Clinical Trial Recruitment and Retention of College Students with Type 1 Diabetes via Social Media: An Implementation Case Study

Lauren E Wisk, Eliza B Nelson, Kara M Magane, Elissa R Weitzman, Lauren E Wisk, Eliza B Nelson, Kara M Magane, Elissa R Weitzman

Abstract

Background: We sought to quantify the efficiency and acceptability of Internet-based recruitment for engaging an especially hard-to-reach cohort (college-students with type 1 diabetes, T1D) and to describe the approach used for implementing a health-related trial entirely online using off-the-shelf tools inclusive of participant safety and validity concerns.

Method: We recruited youth (ages 17-25 years) with T1D via a variety of social media platforms and other outreach channels. We quantified response rate and participant characteristics across channels with engagement metrics tracked via Google Analytics and participant survey data. We developed decision rules to identify invalid (duplicative/false) records (N = 89) and compared them to valid cases (N = 138).

Results: Facebook was the highest yield recruitment source; demographics differed by platform. Invalid records were prevalent; invalid records were more likely to be recruited from Twitter or Instagram and differed from valid cases across most demographics. Valid cases closely resembled characteristics obtained from Google Analytics and from prior data on platform user-base. Retention was high, with complete follow-up for 88.4%. There were no safety concerns and participants reported high acceptability for future recruitment via social media.

Conclusions: We demonstrate that recruitment of college students with T1D into a longitudinal intervention trial via social media is feasible, efficient, acceptable, and yields a sample representative of the user-base from which they were drawn. Given observed differences in characteristics across recruitment channels, recruiting across multiple platforms is recommended to optimize sample diversity. Trial implementation, engagement tracking, and retention are feasible with off-the-shelf tools using preexisting platforms.

Trial registration: ClinicalTrials.gov NCT02883829.

Keywords: Internet; adolescent; alcohol; diabetes mellitus (type 1); health education; social media; young adult.

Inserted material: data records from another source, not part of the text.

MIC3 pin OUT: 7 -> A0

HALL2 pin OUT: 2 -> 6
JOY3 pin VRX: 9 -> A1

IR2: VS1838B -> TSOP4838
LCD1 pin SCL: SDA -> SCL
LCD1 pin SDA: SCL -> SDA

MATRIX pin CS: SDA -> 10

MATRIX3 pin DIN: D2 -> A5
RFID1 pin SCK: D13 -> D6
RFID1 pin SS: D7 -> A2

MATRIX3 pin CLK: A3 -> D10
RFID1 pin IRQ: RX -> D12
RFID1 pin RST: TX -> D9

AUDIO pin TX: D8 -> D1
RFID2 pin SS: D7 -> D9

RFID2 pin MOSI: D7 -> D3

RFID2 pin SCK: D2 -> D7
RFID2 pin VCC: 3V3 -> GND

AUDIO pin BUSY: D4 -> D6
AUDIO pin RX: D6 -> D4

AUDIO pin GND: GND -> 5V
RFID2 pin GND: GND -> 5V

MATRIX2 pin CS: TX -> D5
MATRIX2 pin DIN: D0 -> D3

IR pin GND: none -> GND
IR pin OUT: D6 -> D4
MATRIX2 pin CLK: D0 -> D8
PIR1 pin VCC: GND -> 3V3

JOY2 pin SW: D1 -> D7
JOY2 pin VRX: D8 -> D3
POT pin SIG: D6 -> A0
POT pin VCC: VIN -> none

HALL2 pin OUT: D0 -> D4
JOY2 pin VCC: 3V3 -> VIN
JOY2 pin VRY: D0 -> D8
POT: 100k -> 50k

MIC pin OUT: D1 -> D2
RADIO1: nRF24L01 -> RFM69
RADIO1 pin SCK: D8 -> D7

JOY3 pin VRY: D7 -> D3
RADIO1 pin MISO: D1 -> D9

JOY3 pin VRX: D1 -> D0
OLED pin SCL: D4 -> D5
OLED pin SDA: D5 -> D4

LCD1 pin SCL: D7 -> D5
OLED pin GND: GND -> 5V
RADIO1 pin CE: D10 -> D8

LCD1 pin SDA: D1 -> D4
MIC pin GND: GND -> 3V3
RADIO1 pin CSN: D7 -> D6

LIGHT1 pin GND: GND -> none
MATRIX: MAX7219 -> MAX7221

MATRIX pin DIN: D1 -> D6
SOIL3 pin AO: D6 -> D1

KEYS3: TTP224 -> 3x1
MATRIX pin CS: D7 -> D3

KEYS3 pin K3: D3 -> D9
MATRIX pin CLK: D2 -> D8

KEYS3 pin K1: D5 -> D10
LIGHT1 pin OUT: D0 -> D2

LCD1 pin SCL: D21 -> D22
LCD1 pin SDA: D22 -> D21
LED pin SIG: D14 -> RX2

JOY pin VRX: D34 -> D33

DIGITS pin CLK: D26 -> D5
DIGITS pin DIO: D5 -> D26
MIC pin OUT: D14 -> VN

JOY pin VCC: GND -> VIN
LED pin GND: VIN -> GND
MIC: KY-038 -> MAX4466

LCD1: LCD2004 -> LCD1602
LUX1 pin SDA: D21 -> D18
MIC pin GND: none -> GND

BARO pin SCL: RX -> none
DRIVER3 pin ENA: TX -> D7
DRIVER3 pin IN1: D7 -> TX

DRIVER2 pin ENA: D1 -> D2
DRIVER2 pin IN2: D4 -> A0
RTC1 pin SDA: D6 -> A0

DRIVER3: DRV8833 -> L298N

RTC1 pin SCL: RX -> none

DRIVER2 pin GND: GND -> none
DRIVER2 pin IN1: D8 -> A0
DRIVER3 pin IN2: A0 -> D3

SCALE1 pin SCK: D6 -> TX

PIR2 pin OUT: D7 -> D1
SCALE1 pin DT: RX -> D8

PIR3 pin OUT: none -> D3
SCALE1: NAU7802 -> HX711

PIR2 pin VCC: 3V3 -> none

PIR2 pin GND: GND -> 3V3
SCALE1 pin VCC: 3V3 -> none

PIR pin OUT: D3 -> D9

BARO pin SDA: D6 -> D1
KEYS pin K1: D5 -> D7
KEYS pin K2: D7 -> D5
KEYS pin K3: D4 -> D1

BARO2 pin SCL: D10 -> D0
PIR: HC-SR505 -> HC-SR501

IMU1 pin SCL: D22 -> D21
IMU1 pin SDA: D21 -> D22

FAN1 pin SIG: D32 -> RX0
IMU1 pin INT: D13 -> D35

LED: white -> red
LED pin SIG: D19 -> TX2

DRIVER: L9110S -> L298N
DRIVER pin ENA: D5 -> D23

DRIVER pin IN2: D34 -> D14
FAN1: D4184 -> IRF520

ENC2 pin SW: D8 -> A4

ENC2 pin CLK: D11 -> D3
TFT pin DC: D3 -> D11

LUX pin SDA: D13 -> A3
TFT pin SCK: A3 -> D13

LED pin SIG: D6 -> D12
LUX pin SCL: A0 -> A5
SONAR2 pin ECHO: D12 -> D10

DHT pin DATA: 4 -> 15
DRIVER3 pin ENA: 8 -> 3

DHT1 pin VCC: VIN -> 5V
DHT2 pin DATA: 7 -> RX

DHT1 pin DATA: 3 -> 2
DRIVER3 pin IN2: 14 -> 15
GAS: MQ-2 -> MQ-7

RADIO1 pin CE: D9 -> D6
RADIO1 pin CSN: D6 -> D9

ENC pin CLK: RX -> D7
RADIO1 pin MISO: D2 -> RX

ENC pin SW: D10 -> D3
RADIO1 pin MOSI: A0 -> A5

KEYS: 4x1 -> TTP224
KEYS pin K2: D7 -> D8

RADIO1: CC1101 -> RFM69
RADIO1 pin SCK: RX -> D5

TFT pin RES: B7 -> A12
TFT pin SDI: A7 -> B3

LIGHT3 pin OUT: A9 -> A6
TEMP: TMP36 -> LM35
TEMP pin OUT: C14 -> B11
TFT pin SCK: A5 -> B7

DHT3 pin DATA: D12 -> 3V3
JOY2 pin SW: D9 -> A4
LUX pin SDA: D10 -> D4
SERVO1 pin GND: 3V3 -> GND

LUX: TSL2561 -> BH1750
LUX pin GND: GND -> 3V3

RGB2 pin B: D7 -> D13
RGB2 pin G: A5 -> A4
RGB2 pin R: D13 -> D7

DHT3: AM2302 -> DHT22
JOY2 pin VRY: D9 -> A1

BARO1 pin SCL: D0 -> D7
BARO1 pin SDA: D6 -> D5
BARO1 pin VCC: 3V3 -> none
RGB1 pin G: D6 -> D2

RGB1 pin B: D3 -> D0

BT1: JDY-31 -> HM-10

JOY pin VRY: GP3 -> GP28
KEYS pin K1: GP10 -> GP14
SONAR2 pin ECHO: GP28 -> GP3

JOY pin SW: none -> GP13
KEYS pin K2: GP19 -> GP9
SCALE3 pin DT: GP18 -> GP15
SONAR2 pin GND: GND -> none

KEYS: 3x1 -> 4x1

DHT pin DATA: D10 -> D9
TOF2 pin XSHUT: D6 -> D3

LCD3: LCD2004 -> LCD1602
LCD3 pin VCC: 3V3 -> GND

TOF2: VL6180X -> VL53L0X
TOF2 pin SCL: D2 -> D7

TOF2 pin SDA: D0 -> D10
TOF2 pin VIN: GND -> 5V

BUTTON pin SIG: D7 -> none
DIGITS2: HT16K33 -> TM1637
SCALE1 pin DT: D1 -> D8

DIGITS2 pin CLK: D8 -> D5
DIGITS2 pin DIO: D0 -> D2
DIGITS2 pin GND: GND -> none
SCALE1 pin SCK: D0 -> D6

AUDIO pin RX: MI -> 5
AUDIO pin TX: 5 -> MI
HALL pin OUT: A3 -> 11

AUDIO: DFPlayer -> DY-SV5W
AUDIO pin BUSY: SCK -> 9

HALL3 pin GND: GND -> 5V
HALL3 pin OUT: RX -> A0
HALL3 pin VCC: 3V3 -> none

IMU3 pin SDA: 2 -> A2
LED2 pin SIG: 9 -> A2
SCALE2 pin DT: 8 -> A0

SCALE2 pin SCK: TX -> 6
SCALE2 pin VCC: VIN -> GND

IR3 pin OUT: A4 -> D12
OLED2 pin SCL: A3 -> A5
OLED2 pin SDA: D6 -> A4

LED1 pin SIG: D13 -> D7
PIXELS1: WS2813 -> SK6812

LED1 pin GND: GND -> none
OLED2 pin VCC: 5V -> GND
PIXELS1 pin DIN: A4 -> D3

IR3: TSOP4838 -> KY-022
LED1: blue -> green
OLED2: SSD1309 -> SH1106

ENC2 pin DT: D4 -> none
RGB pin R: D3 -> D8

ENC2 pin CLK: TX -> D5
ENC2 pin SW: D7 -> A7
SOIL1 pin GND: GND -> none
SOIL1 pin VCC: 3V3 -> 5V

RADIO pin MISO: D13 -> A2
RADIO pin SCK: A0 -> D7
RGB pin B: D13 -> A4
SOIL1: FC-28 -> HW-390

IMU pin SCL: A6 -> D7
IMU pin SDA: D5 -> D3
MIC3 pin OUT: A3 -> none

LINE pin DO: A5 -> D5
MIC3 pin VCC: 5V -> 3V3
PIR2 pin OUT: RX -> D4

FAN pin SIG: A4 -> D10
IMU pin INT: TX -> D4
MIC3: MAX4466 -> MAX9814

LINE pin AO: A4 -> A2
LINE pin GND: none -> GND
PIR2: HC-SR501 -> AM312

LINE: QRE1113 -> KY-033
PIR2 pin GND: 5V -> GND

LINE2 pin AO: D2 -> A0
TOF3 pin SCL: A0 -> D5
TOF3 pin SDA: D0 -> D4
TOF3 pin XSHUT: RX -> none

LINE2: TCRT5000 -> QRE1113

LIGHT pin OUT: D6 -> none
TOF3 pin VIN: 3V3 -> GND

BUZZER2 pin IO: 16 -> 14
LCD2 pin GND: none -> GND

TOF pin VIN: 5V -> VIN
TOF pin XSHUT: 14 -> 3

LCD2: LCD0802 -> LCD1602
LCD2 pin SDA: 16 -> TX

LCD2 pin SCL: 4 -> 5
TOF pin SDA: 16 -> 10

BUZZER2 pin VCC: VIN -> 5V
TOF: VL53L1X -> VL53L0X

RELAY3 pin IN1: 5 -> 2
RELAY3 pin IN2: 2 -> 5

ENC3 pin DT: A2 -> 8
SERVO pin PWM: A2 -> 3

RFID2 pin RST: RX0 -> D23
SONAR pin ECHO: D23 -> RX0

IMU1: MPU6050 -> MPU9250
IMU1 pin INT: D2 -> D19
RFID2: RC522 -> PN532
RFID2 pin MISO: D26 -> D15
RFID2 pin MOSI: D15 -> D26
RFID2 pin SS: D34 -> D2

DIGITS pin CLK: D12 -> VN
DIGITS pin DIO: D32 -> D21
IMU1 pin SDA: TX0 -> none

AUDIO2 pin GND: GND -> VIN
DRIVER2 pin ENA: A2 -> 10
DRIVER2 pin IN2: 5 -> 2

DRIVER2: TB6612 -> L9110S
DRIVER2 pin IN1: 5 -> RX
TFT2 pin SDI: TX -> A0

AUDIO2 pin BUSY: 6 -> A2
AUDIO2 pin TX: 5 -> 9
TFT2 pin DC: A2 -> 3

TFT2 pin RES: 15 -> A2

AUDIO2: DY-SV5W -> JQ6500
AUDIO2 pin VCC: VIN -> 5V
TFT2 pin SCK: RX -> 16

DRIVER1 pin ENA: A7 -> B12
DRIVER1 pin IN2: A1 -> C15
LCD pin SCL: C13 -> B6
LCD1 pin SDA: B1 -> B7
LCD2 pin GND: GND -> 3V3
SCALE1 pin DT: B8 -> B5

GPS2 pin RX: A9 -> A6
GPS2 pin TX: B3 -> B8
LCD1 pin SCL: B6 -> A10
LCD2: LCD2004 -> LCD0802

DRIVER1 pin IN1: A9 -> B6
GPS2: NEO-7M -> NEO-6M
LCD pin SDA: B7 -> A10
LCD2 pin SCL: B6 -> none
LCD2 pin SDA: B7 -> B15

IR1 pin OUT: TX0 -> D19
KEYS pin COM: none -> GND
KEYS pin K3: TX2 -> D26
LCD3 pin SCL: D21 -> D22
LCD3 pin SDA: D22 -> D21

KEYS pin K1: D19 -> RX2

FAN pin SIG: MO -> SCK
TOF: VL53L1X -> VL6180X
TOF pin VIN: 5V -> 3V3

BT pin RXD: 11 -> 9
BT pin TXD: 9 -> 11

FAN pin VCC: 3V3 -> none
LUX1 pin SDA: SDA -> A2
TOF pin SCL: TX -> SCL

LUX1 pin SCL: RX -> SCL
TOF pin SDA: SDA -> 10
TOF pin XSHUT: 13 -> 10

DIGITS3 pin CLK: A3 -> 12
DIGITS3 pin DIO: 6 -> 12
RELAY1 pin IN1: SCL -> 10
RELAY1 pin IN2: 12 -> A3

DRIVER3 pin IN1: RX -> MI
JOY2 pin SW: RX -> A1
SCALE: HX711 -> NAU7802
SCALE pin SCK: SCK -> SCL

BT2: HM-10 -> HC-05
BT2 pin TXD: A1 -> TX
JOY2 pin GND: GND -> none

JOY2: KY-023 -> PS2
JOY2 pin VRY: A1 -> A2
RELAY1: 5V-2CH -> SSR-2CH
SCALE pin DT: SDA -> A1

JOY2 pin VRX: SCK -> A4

Conflict of interest statement

Declaration of Conflicting Interests: The author(s) declared no potential conflicts of interest with respect to the research, authorship, and/or publication of this article.

Figures

Figure 1.
Figure 1.
Trial recruitment flow diagram. Figure depicts engagement metrics, both meta-data and participant reported data, across sampling frames and by recruitment modalities/platforms. “Engagements” includes the sum of active interactions with a post and were provided by either the College Diabetes Network (CDN) or TuDiabetes. For Facebook this includes shares and likes; for newsletter this includes a click on recruitment post within the newsletter email; for Twitter this includes retweets, likes, links clicked, @replies, or mentions; for Instagram this includes likes and comments on the recruitment post; engagements with the website banner were not quantified. Information on the total number of page views and unique users who interacted with each unique recruitment landing page were derived from Google Analytics; as the CDN newsletter email also contained the link that was intended for their Facebook post, these metrics may be conservative (indicated with an asterisk). Removal of invalid records (N = 89) from the analytic sample and associated decision rules are shown.
Figure 2.
Figure 2.
Acceptability of recruitment methods. At two-week follow-up, all participants (N = 122 valid cases) were asked to report their likelihood of participating in a study if they heard about it through each of seven potential recruitment methods, rating their likelihood on a five-point Likert scale from “very unlikely” (red) to “very likely” (purple). Prevalence of reported likelihood for each method is shown in the horizontal bars. Respondents who endorsed being unlikely or very unlikely to participate for a hypothetical recruitment method where then asked to explain why; selected free-text responses that are representative of these reasons are provided.